At 54-years-old Bugsy has a dozen newborns to cope with.
The tuatara is the father of 12 newly hatched babies at Rotorua's Rainbow springs.
The native reptiles are rarely bred in captivity and the latest hatching follows close on the heels of the park's first hatch of tuatara eggs 14 months ago.
The latest arrivals hatched after a 222 day incubation period - housed safely in a cozy ice-cream container.
Mark Paterson, Wildlife & Presentations Manager said an x-ray had confirmed 26-year-old mum Fafa was expecting.
"When she laid the eggs I then carefully transferred them into a climate controlled enclosure, carefully monitoring and weighing the eggs every week to ensure they were gaining weight and developing."
The first tuatara emerged on June 6 and the final 12th one on 18 June.
They range in weight between 4.1 - 5.8 grams.

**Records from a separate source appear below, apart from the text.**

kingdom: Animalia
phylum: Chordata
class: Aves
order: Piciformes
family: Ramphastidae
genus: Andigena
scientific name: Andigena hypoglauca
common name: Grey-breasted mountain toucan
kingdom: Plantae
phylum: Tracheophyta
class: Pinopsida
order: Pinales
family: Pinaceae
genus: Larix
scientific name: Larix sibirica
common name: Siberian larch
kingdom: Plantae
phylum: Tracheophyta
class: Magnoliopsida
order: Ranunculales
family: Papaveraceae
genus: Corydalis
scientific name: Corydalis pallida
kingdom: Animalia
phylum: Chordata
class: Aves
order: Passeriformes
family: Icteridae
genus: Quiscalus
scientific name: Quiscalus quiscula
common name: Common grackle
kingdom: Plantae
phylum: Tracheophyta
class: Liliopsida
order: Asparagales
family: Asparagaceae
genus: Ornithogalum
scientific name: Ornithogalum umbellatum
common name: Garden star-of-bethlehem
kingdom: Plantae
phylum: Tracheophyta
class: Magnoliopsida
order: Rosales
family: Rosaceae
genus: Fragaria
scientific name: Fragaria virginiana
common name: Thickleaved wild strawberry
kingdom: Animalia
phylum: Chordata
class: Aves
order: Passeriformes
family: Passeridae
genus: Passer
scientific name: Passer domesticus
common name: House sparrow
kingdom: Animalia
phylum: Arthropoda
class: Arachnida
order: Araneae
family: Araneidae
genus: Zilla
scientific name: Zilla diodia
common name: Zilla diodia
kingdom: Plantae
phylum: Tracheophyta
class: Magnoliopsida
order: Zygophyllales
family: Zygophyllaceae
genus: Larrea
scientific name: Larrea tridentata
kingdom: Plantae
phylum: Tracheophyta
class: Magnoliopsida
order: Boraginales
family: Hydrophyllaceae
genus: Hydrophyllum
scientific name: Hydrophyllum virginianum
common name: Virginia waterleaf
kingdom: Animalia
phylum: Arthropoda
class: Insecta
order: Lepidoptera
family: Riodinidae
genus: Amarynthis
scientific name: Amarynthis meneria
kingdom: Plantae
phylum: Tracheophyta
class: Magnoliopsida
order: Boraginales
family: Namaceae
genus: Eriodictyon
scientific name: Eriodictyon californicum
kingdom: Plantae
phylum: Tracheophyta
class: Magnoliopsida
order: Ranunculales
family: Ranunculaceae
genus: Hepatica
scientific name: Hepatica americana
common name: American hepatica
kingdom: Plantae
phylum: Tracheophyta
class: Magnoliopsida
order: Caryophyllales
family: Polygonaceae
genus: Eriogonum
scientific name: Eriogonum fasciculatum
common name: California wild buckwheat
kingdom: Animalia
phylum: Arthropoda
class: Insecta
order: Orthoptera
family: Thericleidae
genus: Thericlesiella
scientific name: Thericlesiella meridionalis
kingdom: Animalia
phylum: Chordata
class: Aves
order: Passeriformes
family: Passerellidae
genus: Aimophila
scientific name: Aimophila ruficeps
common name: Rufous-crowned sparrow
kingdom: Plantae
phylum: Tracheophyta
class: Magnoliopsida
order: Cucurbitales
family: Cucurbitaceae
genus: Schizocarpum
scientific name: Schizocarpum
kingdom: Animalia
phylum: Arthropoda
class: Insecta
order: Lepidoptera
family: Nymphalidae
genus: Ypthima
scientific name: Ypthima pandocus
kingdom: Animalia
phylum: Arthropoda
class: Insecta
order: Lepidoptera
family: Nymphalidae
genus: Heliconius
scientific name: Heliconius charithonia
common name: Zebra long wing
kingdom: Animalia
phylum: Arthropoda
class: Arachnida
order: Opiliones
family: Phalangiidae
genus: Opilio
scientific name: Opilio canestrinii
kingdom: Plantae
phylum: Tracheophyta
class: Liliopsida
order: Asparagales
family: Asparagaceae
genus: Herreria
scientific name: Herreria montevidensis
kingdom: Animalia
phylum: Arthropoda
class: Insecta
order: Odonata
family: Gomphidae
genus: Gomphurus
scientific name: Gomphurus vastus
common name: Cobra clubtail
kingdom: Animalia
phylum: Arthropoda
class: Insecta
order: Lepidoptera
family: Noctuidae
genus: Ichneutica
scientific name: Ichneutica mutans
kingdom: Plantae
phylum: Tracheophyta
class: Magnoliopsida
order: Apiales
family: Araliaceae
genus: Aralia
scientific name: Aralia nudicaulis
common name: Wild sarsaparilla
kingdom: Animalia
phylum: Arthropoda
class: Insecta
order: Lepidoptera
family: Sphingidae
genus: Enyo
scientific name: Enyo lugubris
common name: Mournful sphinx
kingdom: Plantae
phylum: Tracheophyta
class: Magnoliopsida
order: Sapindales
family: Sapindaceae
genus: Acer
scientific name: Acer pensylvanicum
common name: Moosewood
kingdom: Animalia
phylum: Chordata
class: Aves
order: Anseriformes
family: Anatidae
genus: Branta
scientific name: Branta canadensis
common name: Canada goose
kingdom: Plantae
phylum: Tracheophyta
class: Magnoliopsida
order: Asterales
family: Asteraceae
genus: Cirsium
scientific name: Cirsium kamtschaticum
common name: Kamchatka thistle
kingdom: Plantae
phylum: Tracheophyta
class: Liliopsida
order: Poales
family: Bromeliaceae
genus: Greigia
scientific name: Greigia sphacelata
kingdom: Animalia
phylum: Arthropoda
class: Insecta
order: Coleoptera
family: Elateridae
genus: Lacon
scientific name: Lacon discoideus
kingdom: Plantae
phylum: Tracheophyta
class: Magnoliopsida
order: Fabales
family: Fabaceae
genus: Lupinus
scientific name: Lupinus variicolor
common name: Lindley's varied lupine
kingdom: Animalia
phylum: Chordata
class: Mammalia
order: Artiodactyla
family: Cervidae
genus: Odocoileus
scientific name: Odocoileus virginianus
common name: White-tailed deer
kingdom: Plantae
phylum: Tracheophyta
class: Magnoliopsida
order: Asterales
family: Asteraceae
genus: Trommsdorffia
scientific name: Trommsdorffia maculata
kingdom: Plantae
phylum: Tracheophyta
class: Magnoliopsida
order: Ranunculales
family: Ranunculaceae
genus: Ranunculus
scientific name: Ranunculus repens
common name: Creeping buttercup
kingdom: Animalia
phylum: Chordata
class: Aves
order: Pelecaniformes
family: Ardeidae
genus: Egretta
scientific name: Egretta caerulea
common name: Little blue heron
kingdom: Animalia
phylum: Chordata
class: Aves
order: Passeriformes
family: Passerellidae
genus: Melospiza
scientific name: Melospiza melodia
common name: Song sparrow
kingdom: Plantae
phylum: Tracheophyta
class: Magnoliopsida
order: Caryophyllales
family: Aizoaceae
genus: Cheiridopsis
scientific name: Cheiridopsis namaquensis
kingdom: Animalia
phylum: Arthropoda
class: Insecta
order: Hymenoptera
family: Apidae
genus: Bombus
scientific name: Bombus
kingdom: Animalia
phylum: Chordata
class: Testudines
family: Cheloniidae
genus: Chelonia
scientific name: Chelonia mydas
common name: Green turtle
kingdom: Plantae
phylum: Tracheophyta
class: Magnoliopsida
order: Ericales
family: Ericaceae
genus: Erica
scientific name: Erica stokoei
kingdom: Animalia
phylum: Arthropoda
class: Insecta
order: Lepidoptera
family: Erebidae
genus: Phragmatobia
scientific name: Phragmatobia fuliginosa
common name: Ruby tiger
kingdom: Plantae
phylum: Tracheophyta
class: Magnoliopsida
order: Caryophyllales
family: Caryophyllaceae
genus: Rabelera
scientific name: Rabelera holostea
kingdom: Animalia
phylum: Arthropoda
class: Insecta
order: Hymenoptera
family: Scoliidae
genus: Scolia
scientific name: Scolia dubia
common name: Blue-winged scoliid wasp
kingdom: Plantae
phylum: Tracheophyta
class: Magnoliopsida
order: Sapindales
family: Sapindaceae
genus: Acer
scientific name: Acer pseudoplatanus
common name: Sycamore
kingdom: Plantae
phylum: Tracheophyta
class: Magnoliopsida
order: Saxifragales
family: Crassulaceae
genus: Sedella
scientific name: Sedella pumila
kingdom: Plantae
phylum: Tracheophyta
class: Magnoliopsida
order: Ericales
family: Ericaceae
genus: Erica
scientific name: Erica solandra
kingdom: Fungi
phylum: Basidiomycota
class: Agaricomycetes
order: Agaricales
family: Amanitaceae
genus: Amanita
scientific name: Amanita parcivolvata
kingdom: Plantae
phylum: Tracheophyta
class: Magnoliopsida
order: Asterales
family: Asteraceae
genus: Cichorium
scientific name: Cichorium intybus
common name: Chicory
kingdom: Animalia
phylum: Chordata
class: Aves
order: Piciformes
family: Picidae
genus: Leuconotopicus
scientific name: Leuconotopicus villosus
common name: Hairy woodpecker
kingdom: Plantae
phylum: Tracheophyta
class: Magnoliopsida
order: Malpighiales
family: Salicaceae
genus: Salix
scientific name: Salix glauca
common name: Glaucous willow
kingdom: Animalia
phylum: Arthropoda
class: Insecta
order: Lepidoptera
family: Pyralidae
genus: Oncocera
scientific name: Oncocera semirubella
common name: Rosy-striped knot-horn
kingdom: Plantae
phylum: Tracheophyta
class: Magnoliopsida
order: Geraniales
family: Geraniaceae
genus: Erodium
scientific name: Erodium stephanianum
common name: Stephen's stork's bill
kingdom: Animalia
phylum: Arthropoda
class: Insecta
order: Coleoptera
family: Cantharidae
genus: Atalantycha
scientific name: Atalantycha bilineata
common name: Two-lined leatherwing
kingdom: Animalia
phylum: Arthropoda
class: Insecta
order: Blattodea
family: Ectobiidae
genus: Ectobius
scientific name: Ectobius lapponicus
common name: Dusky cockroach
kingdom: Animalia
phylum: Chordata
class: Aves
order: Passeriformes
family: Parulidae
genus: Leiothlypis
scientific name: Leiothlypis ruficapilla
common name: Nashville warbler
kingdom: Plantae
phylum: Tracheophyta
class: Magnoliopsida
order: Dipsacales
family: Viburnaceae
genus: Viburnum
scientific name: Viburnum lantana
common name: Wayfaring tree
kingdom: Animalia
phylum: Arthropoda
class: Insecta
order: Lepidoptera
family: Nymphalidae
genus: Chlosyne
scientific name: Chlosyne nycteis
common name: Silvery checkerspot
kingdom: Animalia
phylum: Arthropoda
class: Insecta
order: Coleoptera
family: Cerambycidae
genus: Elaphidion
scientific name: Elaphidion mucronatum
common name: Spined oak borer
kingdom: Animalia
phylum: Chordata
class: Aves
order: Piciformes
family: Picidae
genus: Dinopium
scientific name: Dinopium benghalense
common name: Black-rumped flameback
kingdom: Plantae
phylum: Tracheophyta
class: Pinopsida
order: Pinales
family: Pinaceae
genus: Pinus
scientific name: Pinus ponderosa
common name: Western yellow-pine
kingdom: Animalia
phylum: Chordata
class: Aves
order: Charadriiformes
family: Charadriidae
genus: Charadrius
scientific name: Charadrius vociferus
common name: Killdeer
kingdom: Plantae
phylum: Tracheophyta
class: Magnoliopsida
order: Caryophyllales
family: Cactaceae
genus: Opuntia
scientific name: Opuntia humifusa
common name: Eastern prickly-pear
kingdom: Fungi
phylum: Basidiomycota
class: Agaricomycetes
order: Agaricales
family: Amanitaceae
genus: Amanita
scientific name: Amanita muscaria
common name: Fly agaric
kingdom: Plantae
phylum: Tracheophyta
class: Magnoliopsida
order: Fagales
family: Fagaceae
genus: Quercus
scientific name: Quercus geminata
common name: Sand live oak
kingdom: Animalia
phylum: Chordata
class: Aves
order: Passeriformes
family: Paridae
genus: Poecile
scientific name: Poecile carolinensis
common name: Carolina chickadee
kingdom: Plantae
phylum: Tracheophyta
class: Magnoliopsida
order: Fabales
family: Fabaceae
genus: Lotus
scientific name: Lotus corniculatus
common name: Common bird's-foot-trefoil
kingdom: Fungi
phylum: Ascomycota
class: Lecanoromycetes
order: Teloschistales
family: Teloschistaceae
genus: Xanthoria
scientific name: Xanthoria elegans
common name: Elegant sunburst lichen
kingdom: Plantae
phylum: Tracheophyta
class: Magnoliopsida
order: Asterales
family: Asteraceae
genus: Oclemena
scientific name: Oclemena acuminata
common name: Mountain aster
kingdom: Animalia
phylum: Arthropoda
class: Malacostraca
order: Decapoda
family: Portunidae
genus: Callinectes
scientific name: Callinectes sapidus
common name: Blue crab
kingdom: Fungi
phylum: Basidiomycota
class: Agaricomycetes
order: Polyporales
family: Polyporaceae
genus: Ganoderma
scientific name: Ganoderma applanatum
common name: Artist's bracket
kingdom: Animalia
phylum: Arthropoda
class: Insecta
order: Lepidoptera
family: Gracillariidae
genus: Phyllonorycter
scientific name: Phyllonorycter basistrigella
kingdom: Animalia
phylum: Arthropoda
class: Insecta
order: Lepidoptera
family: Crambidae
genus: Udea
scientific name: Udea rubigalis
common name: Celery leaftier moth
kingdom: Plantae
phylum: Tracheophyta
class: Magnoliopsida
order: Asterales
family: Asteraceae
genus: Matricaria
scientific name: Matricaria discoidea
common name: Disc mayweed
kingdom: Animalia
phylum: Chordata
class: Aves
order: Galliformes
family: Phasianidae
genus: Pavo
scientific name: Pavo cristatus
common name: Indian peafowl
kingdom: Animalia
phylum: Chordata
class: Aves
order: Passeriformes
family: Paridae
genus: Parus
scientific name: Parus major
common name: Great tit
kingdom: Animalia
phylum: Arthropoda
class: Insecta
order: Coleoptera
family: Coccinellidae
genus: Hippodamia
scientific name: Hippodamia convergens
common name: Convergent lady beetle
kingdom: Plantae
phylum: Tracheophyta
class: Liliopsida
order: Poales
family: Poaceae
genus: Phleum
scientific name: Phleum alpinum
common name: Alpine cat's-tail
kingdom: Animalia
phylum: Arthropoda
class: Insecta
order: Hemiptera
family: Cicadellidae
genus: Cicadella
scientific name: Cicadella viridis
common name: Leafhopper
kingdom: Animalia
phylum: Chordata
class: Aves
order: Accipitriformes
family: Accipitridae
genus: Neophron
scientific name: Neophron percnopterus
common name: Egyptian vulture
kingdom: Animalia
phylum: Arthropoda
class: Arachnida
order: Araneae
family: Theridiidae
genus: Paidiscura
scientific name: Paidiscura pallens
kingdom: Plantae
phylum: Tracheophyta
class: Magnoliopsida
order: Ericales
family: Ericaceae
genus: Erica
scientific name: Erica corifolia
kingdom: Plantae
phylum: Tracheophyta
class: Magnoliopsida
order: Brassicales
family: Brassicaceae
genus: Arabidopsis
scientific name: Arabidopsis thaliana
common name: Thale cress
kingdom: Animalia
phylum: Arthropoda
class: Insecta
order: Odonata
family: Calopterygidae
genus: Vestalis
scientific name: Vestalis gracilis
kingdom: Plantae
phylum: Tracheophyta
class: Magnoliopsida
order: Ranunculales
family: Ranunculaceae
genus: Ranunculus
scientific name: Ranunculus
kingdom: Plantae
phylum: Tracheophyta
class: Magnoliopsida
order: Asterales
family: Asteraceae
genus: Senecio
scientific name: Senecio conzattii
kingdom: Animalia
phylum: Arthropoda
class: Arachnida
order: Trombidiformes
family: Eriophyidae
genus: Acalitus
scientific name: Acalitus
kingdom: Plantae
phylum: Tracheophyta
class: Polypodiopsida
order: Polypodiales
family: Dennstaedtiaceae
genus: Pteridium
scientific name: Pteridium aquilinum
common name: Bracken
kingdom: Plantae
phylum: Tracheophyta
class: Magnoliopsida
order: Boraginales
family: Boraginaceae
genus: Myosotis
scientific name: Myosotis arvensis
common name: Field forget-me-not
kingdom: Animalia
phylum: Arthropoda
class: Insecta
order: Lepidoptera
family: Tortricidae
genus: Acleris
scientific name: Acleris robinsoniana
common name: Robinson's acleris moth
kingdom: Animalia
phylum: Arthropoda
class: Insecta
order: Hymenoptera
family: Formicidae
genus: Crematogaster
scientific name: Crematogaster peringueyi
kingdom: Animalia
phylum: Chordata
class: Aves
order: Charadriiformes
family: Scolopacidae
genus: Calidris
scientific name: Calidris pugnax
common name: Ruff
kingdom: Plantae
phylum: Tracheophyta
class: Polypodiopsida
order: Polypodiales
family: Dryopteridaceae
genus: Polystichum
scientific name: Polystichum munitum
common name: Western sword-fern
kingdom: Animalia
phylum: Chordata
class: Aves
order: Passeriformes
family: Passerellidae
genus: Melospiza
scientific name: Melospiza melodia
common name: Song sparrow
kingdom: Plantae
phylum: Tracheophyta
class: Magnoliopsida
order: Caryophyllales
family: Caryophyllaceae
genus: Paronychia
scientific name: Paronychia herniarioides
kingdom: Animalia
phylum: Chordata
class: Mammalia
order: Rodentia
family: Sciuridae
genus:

The baby tuatara will stay in isolation for the next few weeks gaining strength before moving out into a bigger enclosure, and Rainbow Springs staff say they are off to a great start displaying healthy eating and hunting instincts, feeding on a staple diet of flies, larvae and locusts.
The public will have a chance for their first lookaround Christmas time.
While the sex of the new arrivals hasn't yet been determined, as with other reptiles the warmer the soil around the eggs, the greater the chance they will be males and the cooler the soil, the greater the chance they will be females.
Tuatara are the only surviving members of the genus Sphenodon, a species that existed alongside the dinosaurs and is more than 200 million years old. In ideal conditions they can live for up to 300 years.